**What the exercise asks**
Pull out each line in the records that contains the string "정수들의".

** Opening Supplied entries block **

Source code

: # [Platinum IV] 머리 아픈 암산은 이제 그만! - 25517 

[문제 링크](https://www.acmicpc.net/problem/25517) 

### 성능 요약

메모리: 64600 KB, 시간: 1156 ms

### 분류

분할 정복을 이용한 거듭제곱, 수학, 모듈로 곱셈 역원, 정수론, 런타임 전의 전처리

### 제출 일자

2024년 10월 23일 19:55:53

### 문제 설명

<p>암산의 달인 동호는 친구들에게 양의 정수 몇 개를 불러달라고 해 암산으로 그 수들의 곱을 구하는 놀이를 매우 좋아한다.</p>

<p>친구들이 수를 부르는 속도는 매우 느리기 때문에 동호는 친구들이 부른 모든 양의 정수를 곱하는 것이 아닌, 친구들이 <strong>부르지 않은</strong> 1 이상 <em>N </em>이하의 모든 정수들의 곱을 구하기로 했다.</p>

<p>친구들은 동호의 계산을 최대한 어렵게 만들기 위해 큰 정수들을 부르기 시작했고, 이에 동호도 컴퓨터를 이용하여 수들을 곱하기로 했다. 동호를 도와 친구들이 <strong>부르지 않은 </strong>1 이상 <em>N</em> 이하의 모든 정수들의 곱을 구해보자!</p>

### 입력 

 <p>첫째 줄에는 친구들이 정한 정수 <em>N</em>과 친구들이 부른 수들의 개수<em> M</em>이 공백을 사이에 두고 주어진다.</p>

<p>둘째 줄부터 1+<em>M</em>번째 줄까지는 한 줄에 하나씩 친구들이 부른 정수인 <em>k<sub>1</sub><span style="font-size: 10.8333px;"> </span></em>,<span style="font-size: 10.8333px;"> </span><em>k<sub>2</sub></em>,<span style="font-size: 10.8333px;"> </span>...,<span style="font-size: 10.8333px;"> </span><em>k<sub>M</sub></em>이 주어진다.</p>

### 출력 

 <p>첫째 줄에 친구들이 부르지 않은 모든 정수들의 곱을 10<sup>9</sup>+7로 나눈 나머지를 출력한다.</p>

** Closing Supplied entries block **

**Written answer**
<p>친구들이 수를 부르는 속도는 매우 느리기 때문에 동호는 친구들이 부른 모든 양의 정수를 곱하는 것이 아닌, 친구들이 <strong>부르지 않은</strong> 1 이상 <em>N </em>이하의 모든 정수들의 곱을 구하기로 했다.</p>
<p>친구들은 동호의 계산을 최대한 어렵게 만들기 위해 큰 정수들을 부르기 시작했고, 이에 동호도 컴퓨터를 이용하여 수들을 곱하기로 했다. 동호를 도와 친구들이 <strong>부르지 않은 </strong>1 이상 <em>N</em> 이하의 모든 정수들의 곱을 구해보자!</p>
 <p>첫째 줄에 친구들이 부르지 않은 모든 정수들의 곱을 10<sup>9</sup>+7로 나눈 나머지를 출력한다.</p>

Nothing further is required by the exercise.